Muhadir, Favoritku
Pemi Lestari 20 Oktober 2011“orang baik, tidak memilih-milih dalam menyasarkan kebaikannya”
Seperti pernah saya ceritakan di tulisan saya sebelumnya, saya punya banyak adik di sini. Aslinya, saya ini anak terakhir dari 5 bersaudara. Saya terbiasa hidup dengan banyak kakak, saya terbiasa hidup sebagai adik kecil. Tapi, di keluarga ini saya tiba-tiba menjadi seorang anak sulung. Drastis, dari bungsu dengan 4 kakak, menjadi sulung dengan 5 adik.
Ternyata memiliki adik cukuplah menyenangkan. Saya suka bilang adik-adik saya yang masih kecil-kecil itu lucu-lucu ngeselin. Yah, kadang bikin saya tertawa tapi kadang bikin saya sedikit geleng-geleng kepala juga. Maklumlah anak-anak.
Diantara 5 adik saya itu, saya punya adik favorit, namanya Muhadir kelas 1 SMP. Saya suka Muhadir karena dia seperti lagunya Britney “not a boy, not a yet a man”, hihi. Dia tidak benar-benar anak-anak seperti Marisa dan Amalia tapi juga belum dewasa seperti Ira dan Azmi. Saya suka Muhadir karena dia sering membuat saya tersentuh dengan kepeduliaannya dan perlakuannya pada saya sebagai kakak.
Muhadir masih bisa dibilang anak-anak, tapi kadang pikirannya dewasa. Suatu hari gerimis turun, sayapun mengangkat jemuran. Jemuran yang saya angkat diantaranya adalah baju Azmi (abang pertama di keluarga itu, umurnya 23 tahun). Waktu itu saya minta tolong Muhadir untuk meletakkan baju itu pada tempatnya. Melihat saya menyerahkan baju Azmi, Muhadir kaget, dia tanya
“ini kak Ludi yang nyuci?”
“bukan, kak Ludi cuma angkat dari jemuran”

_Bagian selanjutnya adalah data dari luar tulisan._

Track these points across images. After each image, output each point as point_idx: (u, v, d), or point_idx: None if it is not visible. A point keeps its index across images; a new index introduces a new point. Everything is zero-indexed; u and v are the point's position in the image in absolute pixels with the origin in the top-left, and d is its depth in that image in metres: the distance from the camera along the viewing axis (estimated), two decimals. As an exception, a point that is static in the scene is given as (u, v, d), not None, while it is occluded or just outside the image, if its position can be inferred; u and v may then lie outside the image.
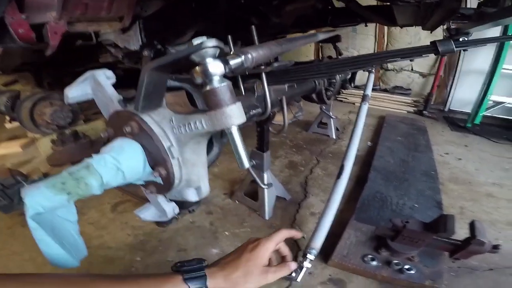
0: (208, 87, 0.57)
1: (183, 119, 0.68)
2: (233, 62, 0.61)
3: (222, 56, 0.61)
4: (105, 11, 1.48)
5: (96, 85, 0.84)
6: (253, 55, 0.68)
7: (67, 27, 1.39)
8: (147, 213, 1.00)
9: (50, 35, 1.33)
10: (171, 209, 0.98)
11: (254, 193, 1.95)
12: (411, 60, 1.13)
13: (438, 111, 4.25)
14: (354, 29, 4.59)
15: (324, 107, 3.01)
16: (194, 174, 0.78)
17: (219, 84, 0.57)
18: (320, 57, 4.41)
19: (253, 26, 1.11)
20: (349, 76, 2.42)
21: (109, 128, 0.83)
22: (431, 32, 3.11)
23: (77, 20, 1.44)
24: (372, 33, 4.69)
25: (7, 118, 4.01)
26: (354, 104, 4.47)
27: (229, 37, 1.18)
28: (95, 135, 3.18)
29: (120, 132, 0.76)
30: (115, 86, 0.87)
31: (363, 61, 0.91)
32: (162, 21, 1.60)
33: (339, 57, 2.19)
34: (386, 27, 4.55)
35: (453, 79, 4.16)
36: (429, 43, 0.86)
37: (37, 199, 0.61)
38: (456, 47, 0.80)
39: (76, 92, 0.85)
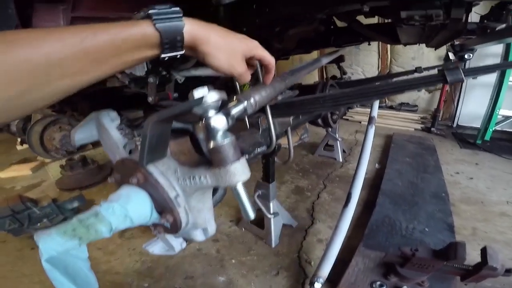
0: (211, 144, 0.57)
1: (188, 171, 0.68)
2: (235, 110, 0.61)
3: (225, 105, 0.61)
4: None
5: (100, 128, 0.85)
6: (256, 98, 0.68)
7: None
8: (155, 248, 1.00)
9: None
10: (178, 244, 0.99)
11: (260, 220, 1.93)
12: (418, 91, 1.11)
13: (446, 127, 4.20)
14: (357, 46, 4.62)
15: (330, 130, 2.99)
16: (200, 218, 0.78)
17: (222, 140, 0.57)
18: (325, 78, 4.43)
19: (257, 62, 1.12)
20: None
21: (116, 174, 0.83)
22: (435, 50, 3.10)
23: None
24: (375, 49, 4.70)
25: (18, 139, 4.11)
26: (360, 122, 4.45)
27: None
28: (103, 160, 3.22)
29: (127, 180, 0.76)
30: (123, 107, 0.88)
31: (370, 92, 0.89)
32: None
33: (343, 80, 2.18)
34: (389, 43, 4.57)
35: (460, 93, 4.12)
36: (436, 71, 0.85)
37: (50, 244, 0.63)
38: (465, 76, 0.78)
39: (82, 134, 0.86)
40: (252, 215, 0.64)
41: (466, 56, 1.92)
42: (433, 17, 0.96)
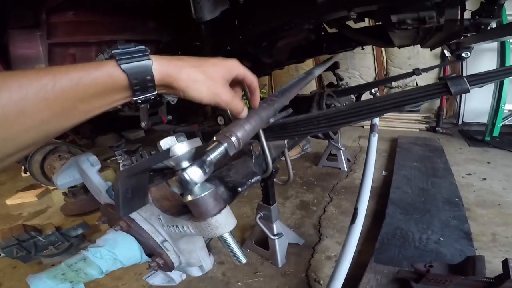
0: (189, 197, 0.52)
1: (171, 220, 0.64)
2: (214, 155, 0.55)
3: (202, 150, 0.56)
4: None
5: (81, 173, 0.82)
6: (238, 136, 0.62)
7: None
8: (156, 279, 0.97)
9: None
10: (178, 276, 0.96)
11: (265, 240, 1.86)
12: (420, 105, 1.05)
13: (452, 125, 4.10)
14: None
15: (332, 140, 2.92)
16: (193, 258, 0.74)
17: (200, 193, 0.51)
18: (321, 86, 4.37)
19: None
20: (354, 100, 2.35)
21: (103, 217, 0.79)
22: (431, 50, 3.04)
23: None
24: (370, 51, 4.67)
25: (22, 167, 4.15)
26: (363, 127, 4.38)
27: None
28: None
29: (113, 223, 0.73)
30: (124, 128, 0.84)
31: (367, 110, 0.84)
32: None
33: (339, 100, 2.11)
34: (383, 44, 4.54)
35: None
36: (435, 72, 0.80)
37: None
38: (470, 86, 0.72)
39: (64, 179, 0.83)
40: (243, 260, 0.60)
41: (463, 55, 1.85)
42: (426, 19, 0.90)
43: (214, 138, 0.59)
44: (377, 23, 1.55)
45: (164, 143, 0.51)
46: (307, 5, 0.87)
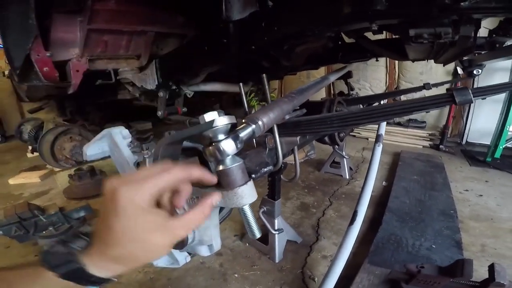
0: (220, 167, 0.58)
1: (196, 192, 0.69)
2: (244, 133, 0.62)
3: (233, 128, 0.63)
4: (124, 50, 1.58)
5: (112, 144, 0.87)
6: (264, 121, 0.69)
7: (88, 64, 1.49)
8: (159, 260, 1.00)
9: (72, 73, 1.44)
10: (183, 258, 0.99)
11: (264, 236, 1.92)
12: (426, 112, 1.11)
13: (455, 145, 4.14)
14: (364, 61, 4.63)
15: (337, 147, 2.98)
16: (206, 235, 0.78)
17: (231, 164, 0.58)
18: (332, 94, 4.44)
19: (264, 75, 1.13)
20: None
21: None
22: (443, 65, 3.07)
23: (98, 58, 1.55)
24: (383, 64, 4.69)
25: (29, 147, 4.20)
26: (367, 139, 4.44)
27: (241, 85, 1.22)
28: (110, 171, 3.26)
29: None
30: (132, 119, 0.89)
31: (378, 113, 0.90)
32: (177, 61, 1.66)
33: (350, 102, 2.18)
34: (397, 58, 4.56)
35: (469, 109, 4.07)
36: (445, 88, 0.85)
37: None
38: (474, 97, 0.77)
39: (94, 150, 0.88)
40: (258, 234, 0.65)
41: (475, 72, 1.90)
42: (442, 35, 0.95)
43: (244, 120, 0.66)
44: (393, 37, 1.61)
45: (208, 116, 0.57)
46: (333, 14, 0.92)
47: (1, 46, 1.25)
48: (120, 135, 0.86)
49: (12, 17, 1.15)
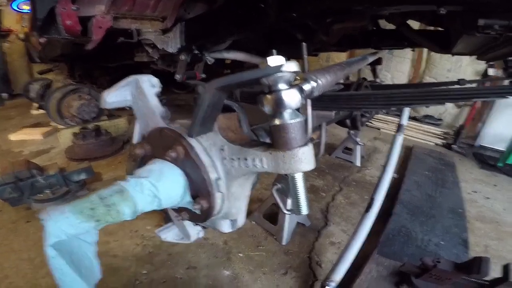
0: (277, 121, 0.49)
1: (238, 151, 0.59)
2: (307, 88, 0.53)
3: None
4: (150, 10, 1.52)
5: (138, 93, 0.77)
6: (322, 81, 0.60)
7: (112, 22, 1.43)
8: (169, 234, 0.93)
9: (94, 30, 1.39)
10: (196, 232, 0.91)
11: (272, 216, 1.87)
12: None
13: (468, 146, 4.05)
14: (390, 51, 4.44)
15: (352, 132, 2.89)
16: (234, 207, 0.70)
17: (292, 119, 0.48)
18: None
19: (304, 44, 1.04)
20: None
21: (146, 145, 0.74)
22: (486, 63, 2.91)
23: (123, 16, 1.49)
24: (409, 56, 4.52)
25: (35, 105, 4.12)
26: (379, 129, 4.34)
27: (274, 51, 1.12)
28: (116, 133, 3.17)
29: (160, 153, 0.67)
30: None
31: (433, 96, 0.81)
32: (203, 26, 1.58)
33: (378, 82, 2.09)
34: (425, 51, 4.36)
35: (490, 112, 3.95)
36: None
37: (61, 225, 0.53)
38: None
39: (115, 97, 0.78)
40: (305, 210, 0.57)
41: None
42: None
43: (304, 76, 0.57)
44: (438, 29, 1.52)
45: (273, 59, 0.47)
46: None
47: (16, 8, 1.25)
48: (149, 82, 0.75)
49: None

“oh, kupikir kak Ludi yang nyuci”
“memangnya kenapa?”
“kalau kak Ludi yang nyuci, aku mau marahin bang Azmi”
Saya tersenyum. Dia tidak rela kalau saya sampai menyucikan baju Azmi yang sudah besar dan bisa mencuci sendiri.
Muhadir adik yang baik. Waktu musim duren, dialah yang rajin pergi ke kebun untuk melihat adakah duren yang jatuh. Buat saya, ini aktivitas yang “asing”, makanya saya bilang pada Muhadir, saya juga mau diajak cari duren yang jatuh di kebun sesekali. Muhadirpun bersedia mengajak saya. Suatu pagi akhirnya kami pergi ke kebun. Letaknya cukup jauh dari rumah, agak ke dalam hutan. Nyamuknya banyak sekali. Ketika Muhadir akan mencari duren di bawah pohon yang lebih masuk lagi ke dalam hutan, dia meminta saya untuk menunggu saja di bawah pohon duren terdekat “kak Ludi tunggu sini aja ya, biar aku yang cari kesana”. Dia tidak tega melihat saya masuk ke dalam hutan dan diserbu ribuan nyamuk. Hehe.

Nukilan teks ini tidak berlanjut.